ネットからの脅威には、ネットの総力戦で対抗すべし

2004/12/9

米シスコシステムズ ディレクター セキュリティ&テクノロジーグループ トム・ラッセル氏

 「ウイルスやワーム、クラッキングなどの脅威からネットワークを守るには、ファイアウォールなどの個別の対策を講じるだけでは不十分になってきている」。シスコシステムズ主催のイベント「NETWORKERS 2004」で基調講演を行った米シスコシステムズのディレクター トム・ラッセル(Tom Russel)氏はこう述べて、同社が主張する「自己防衛型ネットワーク」の必要性を説いた。

 ラッセル氏は、「2000年当時は、OSの脆弱性が発見されてからそれを利用したNimdaウイルスが登場するまで約1年の猶予があった。しかし最近のSasser.Aウイルスは、OSの脆弱性が発表されてから17日後に発見されている」とし、脆弱性が発見されたその日にあっという間にウイルスが広まる、いわゆる「ゼロデイアタック」が近づいていると警告する。「脅威を発見してから、それに対応するのではもう負け戦だ。タイムゼロの対策をとらなければならない」(ラッセル氏)。そのためには、人の関与はできるだけ減らして、ネットワークインフラの力でダイナミックに脅威に対抗できるようにしなければならないという。

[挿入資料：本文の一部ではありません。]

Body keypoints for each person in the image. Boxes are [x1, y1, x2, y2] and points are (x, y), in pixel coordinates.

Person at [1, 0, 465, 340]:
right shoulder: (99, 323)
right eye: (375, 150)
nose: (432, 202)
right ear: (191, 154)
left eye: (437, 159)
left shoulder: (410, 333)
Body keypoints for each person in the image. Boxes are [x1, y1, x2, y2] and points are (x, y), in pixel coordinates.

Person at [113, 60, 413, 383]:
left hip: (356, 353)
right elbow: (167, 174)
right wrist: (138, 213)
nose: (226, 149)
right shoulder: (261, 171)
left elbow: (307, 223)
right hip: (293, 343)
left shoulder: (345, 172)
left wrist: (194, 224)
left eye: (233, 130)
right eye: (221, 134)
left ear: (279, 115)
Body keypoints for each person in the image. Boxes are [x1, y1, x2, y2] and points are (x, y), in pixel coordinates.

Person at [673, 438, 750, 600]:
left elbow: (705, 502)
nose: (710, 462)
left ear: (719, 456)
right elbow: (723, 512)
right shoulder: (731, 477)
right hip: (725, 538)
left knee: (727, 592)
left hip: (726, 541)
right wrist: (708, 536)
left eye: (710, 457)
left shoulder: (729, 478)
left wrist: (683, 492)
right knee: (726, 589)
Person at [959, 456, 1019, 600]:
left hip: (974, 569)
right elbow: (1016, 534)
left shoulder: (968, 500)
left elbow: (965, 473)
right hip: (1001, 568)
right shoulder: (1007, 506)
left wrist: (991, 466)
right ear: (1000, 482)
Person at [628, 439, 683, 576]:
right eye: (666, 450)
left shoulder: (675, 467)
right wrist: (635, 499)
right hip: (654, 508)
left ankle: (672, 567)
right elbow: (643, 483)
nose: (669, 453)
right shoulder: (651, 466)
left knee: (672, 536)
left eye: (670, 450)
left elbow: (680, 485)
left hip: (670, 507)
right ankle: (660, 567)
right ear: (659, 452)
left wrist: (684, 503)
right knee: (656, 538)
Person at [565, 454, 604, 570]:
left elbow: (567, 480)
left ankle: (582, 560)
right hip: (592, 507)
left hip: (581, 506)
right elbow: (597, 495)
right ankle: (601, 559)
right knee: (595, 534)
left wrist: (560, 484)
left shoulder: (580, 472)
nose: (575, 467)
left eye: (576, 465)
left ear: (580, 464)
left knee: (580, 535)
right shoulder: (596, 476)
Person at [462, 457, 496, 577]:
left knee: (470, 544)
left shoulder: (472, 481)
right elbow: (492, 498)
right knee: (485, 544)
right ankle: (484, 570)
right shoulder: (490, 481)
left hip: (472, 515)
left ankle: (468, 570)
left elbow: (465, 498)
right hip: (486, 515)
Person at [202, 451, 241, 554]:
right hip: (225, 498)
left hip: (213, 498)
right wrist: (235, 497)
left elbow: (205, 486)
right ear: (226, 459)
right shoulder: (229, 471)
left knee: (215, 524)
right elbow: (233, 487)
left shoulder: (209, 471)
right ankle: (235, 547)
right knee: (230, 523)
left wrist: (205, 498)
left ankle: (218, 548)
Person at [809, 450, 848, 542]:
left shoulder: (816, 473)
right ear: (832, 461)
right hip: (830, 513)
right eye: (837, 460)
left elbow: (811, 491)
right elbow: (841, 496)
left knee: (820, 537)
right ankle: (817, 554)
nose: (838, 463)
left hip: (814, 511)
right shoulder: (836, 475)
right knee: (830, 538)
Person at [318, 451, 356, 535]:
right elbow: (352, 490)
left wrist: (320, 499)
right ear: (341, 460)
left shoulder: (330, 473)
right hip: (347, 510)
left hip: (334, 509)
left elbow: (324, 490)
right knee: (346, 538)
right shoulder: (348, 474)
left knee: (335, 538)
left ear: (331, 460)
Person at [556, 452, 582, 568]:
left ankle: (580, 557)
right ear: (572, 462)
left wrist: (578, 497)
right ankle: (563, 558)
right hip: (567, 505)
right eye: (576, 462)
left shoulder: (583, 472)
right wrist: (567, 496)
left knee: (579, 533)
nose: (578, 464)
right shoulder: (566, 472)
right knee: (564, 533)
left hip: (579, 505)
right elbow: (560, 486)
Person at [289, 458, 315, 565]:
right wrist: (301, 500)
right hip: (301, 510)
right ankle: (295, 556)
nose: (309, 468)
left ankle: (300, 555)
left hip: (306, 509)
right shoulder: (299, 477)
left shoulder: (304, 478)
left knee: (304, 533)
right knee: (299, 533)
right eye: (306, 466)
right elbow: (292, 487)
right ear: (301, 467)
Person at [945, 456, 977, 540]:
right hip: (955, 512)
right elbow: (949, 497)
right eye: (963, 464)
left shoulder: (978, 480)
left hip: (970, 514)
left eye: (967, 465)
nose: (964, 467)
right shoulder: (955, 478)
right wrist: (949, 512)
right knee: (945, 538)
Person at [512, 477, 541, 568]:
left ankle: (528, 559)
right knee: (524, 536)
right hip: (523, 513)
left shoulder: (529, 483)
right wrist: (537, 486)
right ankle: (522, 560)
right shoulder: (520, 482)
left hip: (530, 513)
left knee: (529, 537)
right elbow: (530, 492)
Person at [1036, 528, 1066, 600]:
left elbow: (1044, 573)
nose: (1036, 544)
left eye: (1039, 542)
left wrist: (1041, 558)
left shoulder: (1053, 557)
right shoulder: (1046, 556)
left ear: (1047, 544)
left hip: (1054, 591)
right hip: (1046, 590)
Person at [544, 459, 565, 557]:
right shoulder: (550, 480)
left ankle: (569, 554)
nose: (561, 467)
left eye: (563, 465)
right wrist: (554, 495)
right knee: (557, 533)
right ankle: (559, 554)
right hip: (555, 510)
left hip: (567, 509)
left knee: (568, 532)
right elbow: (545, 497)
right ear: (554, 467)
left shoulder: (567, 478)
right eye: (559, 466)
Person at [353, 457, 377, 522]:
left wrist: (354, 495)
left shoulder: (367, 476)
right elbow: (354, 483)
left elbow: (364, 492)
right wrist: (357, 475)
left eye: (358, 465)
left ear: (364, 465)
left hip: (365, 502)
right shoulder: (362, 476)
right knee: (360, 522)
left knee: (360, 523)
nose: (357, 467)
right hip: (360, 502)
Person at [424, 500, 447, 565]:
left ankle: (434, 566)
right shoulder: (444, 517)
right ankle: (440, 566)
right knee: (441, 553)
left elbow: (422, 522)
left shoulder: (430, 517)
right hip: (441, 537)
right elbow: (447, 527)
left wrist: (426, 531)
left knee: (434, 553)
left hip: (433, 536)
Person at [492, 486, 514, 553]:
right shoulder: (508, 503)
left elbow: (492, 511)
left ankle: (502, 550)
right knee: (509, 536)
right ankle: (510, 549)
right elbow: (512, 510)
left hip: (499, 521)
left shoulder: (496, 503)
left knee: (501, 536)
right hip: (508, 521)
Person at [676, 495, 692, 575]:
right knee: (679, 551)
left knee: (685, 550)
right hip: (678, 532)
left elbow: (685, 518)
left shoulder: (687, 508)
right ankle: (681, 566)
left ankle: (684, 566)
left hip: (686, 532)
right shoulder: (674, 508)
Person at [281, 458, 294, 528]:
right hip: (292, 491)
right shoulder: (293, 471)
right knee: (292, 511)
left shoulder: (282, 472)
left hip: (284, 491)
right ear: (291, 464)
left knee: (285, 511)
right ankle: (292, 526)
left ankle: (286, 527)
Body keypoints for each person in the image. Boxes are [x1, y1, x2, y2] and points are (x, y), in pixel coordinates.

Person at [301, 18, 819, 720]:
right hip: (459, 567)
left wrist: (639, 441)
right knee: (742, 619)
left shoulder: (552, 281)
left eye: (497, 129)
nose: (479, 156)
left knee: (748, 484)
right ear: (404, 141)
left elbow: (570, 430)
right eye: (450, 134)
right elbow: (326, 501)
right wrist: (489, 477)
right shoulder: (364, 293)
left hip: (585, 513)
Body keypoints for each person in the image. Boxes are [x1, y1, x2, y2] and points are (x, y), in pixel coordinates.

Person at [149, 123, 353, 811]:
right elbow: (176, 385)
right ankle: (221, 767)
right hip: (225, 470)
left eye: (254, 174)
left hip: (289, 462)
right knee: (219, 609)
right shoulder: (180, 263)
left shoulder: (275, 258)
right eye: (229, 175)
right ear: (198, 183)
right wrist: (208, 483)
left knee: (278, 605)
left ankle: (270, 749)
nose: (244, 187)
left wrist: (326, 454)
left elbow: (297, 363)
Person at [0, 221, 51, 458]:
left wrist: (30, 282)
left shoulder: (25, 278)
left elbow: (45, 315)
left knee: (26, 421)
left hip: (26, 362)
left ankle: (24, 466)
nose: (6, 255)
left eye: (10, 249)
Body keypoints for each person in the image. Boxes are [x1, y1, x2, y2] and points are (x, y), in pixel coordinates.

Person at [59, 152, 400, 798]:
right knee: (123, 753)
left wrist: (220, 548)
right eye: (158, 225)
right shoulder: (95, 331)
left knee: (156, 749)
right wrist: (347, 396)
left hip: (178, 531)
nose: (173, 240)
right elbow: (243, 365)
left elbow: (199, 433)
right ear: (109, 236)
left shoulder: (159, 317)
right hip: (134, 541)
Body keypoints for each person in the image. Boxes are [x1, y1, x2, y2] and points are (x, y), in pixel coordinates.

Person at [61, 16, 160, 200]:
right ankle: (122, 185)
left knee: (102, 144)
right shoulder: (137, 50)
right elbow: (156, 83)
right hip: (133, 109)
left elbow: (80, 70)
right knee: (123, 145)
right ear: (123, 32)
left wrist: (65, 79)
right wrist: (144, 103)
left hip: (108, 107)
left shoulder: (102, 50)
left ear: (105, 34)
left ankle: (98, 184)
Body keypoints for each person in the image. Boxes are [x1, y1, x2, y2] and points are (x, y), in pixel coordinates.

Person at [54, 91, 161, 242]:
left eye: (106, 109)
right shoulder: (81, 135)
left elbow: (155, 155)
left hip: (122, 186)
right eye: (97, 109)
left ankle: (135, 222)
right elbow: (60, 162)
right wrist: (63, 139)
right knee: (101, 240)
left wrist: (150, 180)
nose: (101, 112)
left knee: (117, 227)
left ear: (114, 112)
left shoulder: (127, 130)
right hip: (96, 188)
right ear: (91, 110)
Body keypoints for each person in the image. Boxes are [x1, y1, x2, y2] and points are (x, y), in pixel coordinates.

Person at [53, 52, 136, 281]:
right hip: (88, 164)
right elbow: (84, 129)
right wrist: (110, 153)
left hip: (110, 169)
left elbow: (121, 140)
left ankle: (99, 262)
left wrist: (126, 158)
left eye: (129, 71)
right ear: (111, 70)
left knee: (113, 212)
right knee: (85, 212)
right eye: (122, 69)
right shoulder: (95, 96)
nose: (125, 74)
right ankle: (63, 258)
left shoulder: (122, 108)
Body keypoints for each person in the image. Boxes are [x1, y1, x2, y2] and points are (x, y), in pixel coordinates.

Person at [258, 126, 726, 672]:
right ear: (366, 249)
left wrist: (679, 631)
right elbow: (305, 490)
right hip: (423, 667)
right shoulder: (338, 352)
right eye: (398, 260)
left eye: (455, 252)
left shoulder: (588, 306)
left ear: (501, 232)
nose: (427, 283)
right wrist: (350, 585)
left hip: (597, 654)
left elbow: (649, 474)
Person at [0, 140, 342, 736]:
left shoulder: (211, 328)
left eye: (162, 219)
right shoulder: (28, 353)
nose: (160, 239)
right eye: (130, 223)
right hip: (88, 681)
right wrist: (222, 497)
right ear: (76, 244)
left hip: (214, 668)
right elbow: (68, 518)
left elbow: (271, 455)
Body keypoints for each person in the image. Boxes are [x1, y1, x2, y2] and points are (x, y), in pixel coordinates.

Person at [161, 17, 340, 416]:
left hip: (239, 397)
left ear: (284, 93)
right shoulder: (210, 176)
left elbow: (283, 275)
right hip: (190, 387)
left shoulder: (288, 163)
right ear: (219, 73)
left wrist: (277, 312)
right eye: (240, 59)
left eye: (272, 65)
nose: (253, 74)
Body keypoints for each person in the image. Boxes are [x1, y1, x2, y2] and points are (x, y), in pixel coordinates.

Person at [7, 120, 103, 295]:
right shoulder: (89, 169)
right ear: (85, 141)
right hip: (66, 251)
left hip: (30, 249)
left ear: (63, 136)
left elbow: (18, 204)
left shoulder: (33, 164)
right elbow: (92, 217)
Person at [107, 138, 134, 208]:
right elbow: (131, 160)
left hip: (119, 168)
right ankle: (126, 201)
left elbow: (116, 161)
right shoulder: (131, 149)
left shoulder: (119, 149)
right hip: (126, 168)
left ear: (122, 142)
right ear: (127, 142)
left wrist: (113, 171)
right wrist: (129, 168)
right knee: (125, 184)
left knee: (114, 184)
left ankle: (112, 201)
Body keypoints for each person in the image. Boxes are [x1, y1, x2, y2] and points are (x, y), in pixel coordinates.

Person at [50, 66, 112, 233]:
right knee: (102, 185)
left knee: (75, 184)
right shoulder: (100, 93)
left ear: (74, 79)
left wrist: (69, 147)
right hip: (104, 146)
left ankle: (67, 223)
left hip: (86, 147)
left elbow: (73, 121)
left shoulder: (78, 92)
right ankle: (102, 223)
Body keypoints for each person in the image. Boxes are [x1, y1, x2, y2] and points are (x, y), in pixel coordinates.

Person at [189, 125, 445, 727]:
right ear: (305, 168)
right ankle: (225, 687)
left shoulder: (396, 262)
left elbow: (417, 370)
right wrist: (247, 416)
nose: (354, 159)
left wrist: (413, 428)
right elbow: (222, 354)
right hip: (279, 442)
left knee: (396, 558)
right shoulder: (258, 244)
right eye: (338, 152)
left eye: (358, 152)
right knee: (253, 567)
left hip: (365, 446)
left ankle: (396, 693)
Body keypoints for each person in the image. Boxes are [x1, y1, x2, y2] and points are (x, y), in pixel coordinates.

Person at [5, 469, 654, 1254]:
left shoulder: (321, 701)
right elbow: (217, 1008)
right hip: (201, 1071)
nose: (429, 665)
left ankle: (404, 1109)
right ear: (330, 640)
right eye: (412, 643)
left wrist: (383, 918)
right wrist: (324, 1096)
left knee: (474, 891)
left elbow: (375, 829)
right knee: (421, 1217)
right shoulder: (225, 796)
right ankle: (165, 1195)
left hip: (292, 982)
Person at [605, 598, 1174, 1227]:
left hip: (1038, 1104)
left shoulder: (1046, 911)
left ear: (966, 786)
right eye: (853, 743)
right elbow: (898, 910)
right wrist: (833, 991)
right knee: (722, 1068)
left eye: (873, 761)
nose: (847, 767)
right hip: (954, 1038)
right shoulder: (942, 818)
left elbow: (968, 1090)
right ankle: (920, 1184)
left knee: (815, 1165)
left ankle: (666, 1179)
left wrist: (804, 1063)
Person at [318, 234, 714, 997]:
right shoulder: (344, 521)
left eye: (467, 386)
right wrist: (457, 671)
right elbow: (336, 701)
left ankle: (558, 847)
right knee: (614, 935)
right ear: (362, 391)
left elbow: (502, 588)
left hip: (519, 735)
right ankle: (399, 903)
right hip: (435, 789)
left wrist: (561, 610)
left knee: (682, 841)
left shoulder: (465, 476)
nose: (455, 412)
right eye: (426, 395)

 そのためのシスコの戦略が、セキュリティ対策を1つのプロダクトで実現するのではなく、ネットワークのシステムレベルのサービスにしていき、自己防衛型のネットワークを構築していくことだ。ラッセル氏はこれに必要な要素として、脅威をエッジ(水際)で防衛すること、ネットワークの内部の脅威に対する防衛、個人認証、安全なトランスポートといった要素をあげた。

 エッジでの防衛手段の1つがNAC(Network Admission Control)だ。PCがネットワークに接続する前に、正しくパッチが当たっているか、アンチウイルスのパターンファイルは最新か、バッファオーバーフローなどを起こしていないか、などを事前に確認し、問題のない場合だけ接続を許可する。また、エッジにあるルータやスイッチが、ポートスキャンなど不正なアクセスを発見した場合には、そのアクセスを遮断するといったポリシーを事前に決めておくことも有効だ。NACはシスコがシマンテック、マカフィー、トレンドマイクロなどと協力して推進しており、アンチウイルスソフトの最新バージョンなどにはNAC機能が組み込まれはじめているという。

 一方で、万が一ワームなどの侵入を許した場合には、Network Infection Containmenttと呼ばれる機能でネットワーク自身が感染防止処置を講じることが考えられている。例えば侵入検知システムがあるサーバへの不正侵入やワームを検知したとき、その検知を受けたセキュリティポリシーサーバがスイッチやルータに命じて、不正侵入されたサーバを別のVLANに切り出し、二次感染を未然に防止する。こうした仕組みをシスコは開発中で、2005年後半には発表できるという。

 さらに、シスコはトレンドマイクロと共同で、世界中のどこかで発見されたウイルスなどの脅威に対しての対応策も手がけているとした。例えばアジアのどこかで新しいウイルスが発見されると、世界中のネットワークがすぐに何らかのシールドを張り、数時間後にパターンファイルが配布され次第、直ちに侵入検知システムなどへ反映するといった、インターネットワイドな対応メカニズムとなる。

 ラッセル氏は、今後はルータやスイッチやPCなどの1つのデバイスが、豊富な防衛メカニズムを提供しなければならなくなるだろう、の見通しを述べた。さらに、各拠点ごとにファイアウォールや侵入検知システムを個別に導入していくと管理コストや導入コストがかさんでくるため、こうした機能の仮想化が進み、例えば1台のファイアウォールを仮想化して100のファイアウォールとして運用する、といった進化が起こるだろうとの予想を述べた。